Pascal Rome, créateur de la compagnie OpUS, a commencé à travailler avec Les Tombées de la Nuit en 1995. Il est revenu pour l’édition 2019 du festival avec le spectacle Le Grand débarras. Avec ses 26000 Couverts, Philippe Nicolle, lui, est venu jouer 56 fois aux Tombées de la Nuit. Dont récemment, Véro 1ère, Reine d’Angleterre. Interview croisée.
Qu’apporte une collaboration si longue entre une compagnie et une structure comme Les Tombées de la Nuit ?
Pascal Rome : Claude Guinard et son équipe nous font confiance. Ils comprennent au-delà des mots sur un dossier et prennent des risques. Avec eux, on se sent autorisés à essayer, à être fragiles parfois. Beaucoup de structures de diffusion veulent du résultat, un spectacle nickel, tel coût, telle jauge. Les Tombées de la Nuit sont assez patientes pour considérer que les premiers pas d’un spectacle font aussi partie de sa vie. On y joue et on y voit des spectacles neufs, frais.
Philippe Nicolle : À partir de nos expériences communes qui se sont bien passées, nous avons créé une relation de qualité. Cela donne un accompagnement plus humain et souvent plus adapté. Leur confiance nous donne plus de force. Nos spectacles sont comme le vin, ils se bonifient avec l’âge. Les Tombées de la Nuit nous donnent l’opportunité et le temps de les améliorer. Alors, on sort de notre zone de confort. Les coups qu’on a faits à Rennes étaient risqués ! On a osé des formes moins évidentes, comme Le Grand Bal des 26000 Couverts en 2004 ou L’idéal club en 2016.
Entretenez-vous un lien particulier avec Rennes ?
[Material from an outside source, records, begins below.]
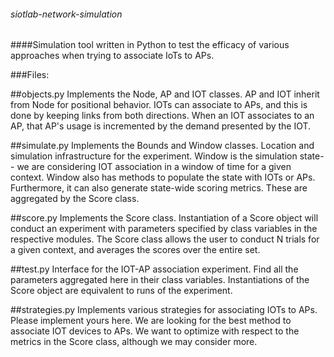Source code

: ###### siotlab-network-simulation
####Simulation tool written in Python to test the efficacy of various approaches when trying to associate IoTs to APs. 

###Files:

##objects.py
Implements the Node, AP and IOT classes. AP and IOT inherit from Node for positional behavior. IOTs can associate to APs, and this is done by keeping links from both directions. When an IOT associates to an AP, that AP's usage is incremented by the demand presented by the IOT. 

##simulate.py
Implements the Bounds and Window classes. Location and simulation infrastructure for the experiment. Window is the simulation state-- we are considering IOT association in a window of time for a given context. Window also has methods to populate the state with IOTs or APs. Furthermore, it can also generate state-wide scoring metrics. These are aggregated by the Score class.

##score.py
Implements the Score class. Instantiation of a Score object will conduct an experiment with parameters specified by class variables in the respective modules. The Score class allows the user to conduct N trials for a given context, and averages the scores over the entire set.

##test.py
Interface for the IOT-AP association experiment. Find all the parameters aggregated here in their class variables. Instantiations of the Score object are equivalent to runs of the experiment.

##strategies.py
Implements various strategies for associating IOTs to APs. Please implement yours here. We are looking for the best method to associate IOT devices to APs. We want to optimize with respect to the metrics in the Score class, although we may consider more. 
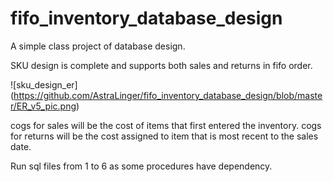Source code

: # fifo_inventory_database_design


A simple class project of database design.

SKU design is complete and supports both sales and returns in fifo order.

![sku_design_er]
(https://github.com/AstraLinger/fifo_inventory_database_design/blob/master/ER_v5_pic.png)

cogs for sales will be the cost of items that first entered the inventory.
cogs for returns will be the cost assigned to item that is most recent to the sales date.  

Run sql files from 1 to 6 as some procedures have dependency.

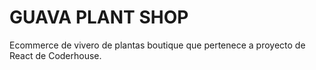 # GUAVA PLANT SHOP

Ecommerce de vivero de plantas boutique que pertenece a proyecto de React de Coderhouse.

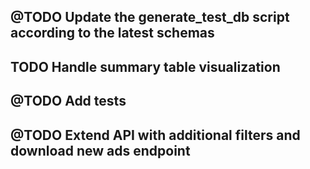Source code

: ## @TODO Update the generate_test_db script according to the latest schemas

## TODO Handle summary table visualization

## @TODO Add tests
## @TODO Extend API with additional filters and download new ads endpoint

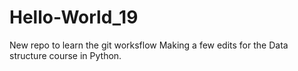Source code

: # Hello-World_19
New repo to learn the git worksflow
Making a few edits for the Data structure course in Python.
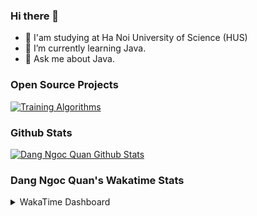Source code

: ### Hi there 👋

- 📖 I'am studying at Ha Noi University of Science (HUS)
- 🌱 I’m currently learning Java.
- 💬 Ask me about Java.




### Open Source Projects
[![Training Algorithms](https://github-readme-stats.vercel.app/api/pin/?username=dangngocquan&repo=TrainingAlgorithms&theme=midnight-purple)](https://github.com/dangngocquan/TrainingAlgorithms)



### Github Stats
[![Dang Ngoc Quan Github Stats](https://github-readme-stats.vercel.app/api?username=dangngocquan&count_private=true&theme=chartreuse-dark&show_icons=true)](https://github.com/dangngocquan)



### Dang Ngoc Quan's Wakatime Stats
<details>
  <summary> 
    WakaTime Dashboard
    <br>
  </summary>
  <p>
    <br>
    <img src="https://wakatime.com/share/@dangngocquan/bc4437fe-ac04-4079-a045-3d1eb6d8ee85.svg" height="600" width="800">
  </p>
</details>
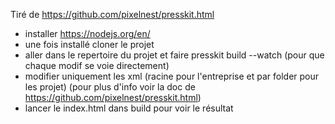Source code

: Tiré de https://github.com/pixelnest/presskit.html

* installer https://nodejs.org/en/
* une fois installé cloner le projet
* aller dans le repertoire du projet et faire presskit build --watch (pour que chaque modif se voie directement)
* modifier uniquement les xml (racine pour l'entreprise et par folder pour les projet) (pour plus d'info voir la doc de https://github.com/pixelnest/presskit.html)
* lancer le index.html dans build pour voir le résultat
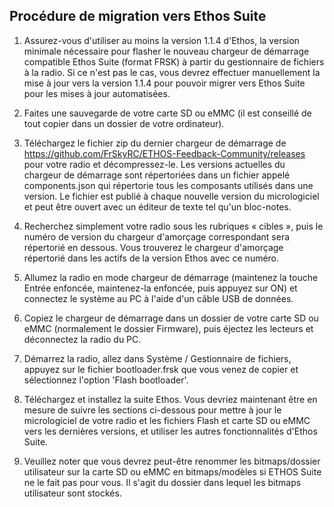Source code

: ## Procédure de migration vers Ethos Suite
1. Assurez-vous d'utiliser au moins la version 1.1.4 d'Ethos, la version minimale nécessaire pour flasher le nouveau chargeur de démarrage compatible Ethos Suite (format FRSK) à partir du gestionnaire de fichiers à la radio. Si ce n'est pas le cas, vous devrez effectuer manuellement la mise à jour vers la version 1.1.4 pour pouvoir migrer vers Ethos Suite pour les mises à jour automatisées.

2. Faites une sauvegarde de votre carte SD ou eMMC (il est conseillé de tout copier dans un dossier de votre ordinateur).

3. Téléchargez le fichier zip du dernier chargeur de démarrage de https://github.com/FrSkyRC/ETHOS-Feedback-Community/releases pour votre radio et décompressez-le. Les versions actuelles du chargeur de démarrage sont répertoriées dans un fichier appelé components.json qui répertorie tous les composants utilisés dans une version. Le fichier est publié à chaque nouvelle version du micrologiciel et peut être ouvert avec un éditeur de texte tel qu'un bloc-notes.

4. Recherchez simplement votre radio sous les rubriques « cibles », puis le numéro de version du chargeur d'amorçage correspondant sera répertorié en dessous. Vous trouverez le chargeur d'amorçage répertorié dans les actifs de la version Ethos avec ce numéro.

5. Allumez la radio en mode chargeur de démarrage (maintenez la touche Entrée enfoncée, maintenez-la enfoncée, puis appuyez sur ON) et connectez le système au PC à l'aide d'un câble USB de données.

6. Copiez le chargeur de démarrage dans un dossier de votre carte SD ou eMMC (normalement le dossier Firmware), puis éjectez les lecteurs et déconnectez la radio du PC.

7. Démarrez la radio, allez dans Système / Gestionnaire de fichiers, appuyez sur le fichier bootloader.frsk que vous venez de copier et sélectionnez l'option 'Flash bootloader'.

8. Téléchargez et installez la suite Ethos. Vous devriez maintenant être en mesure de suivre les sections ci-dessous pour mettre à jour le micrologiciel de votre radio et les fichiers Flash et carte SD ou eMMC vers les dernières versions, et utiliser les autres fonctionnalités d'Ethos Suite.

9. Veuillez noter que vous devrez peut-être renommer les bitmaps/dossier utilisateur sur la carte SD ou eMMC en bitmaps/modèles si ETHOS Suite ne le fait pas pour vous. Il s'agit du dossier dans lequel les bitmaps utilisateur sont stockés.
Pascal Rome : Oui, parce que Les Tombées de la Nuit y ont créé un public qui a confiance, un collectif bienveillant vis-à-vis de propositions très participatives comme les nôtres. À Rennes, on est toujours agréablement surpris par les allers-retours avec le public. On a fait des siestes, des concours de boule, des visites de l’Opéra avec les Rennais. On a même cuit des merguez devant 300 personnes. De ce moment construit en commun est né un spectacle.
Philippe Nicolle : C’est une ville où l’on se sent bien, où le contact s’établit vite avec les gens. On y est tellement attachés que c’est quasiment devenu notre ville d’adoption, après Dijon. On sent le public dans une vibration et une qualité d’écoute qu’on ne trouve pas partout. On est aussi impressionnés par une municipalité qui aime la culture et qui a l’intelligence de mettre le paquet là-dessus.
Un partenariat si long, n’est-ce pas du copinage ?
Pascal Rome : Si c’était du copinage, Claude Guinard nous dirait « Quoi que tu fasses, on te programme ». Ça ne s’est jamais passé comme ça. Ce serait inintéressant. On grandit ensemble. Nos propositions sont sans arrêt modifiées par ce qu’on vit et ce qui nous entoure. Leur équipe vient voir toutes nos « premières ». On peut même dire que leur exigence s’affine.
Philippe Nicolle : Leur confiance permet de nous pardonner parfois, mais l’équipe nous rechoisit à chaque fois. Une compagnie est un équilibre fragile. Elle n’est pas à l’abri de perdre une certaine fraîcheur artistique. Normal qu’on ne la programme pas les yeux fermés. Je dirais même que grâce à cet accompagnement long, Les Tombées de la Nuit sont les rares à nous questionner et nous bousculer. Ces critiques nous sont très utiles.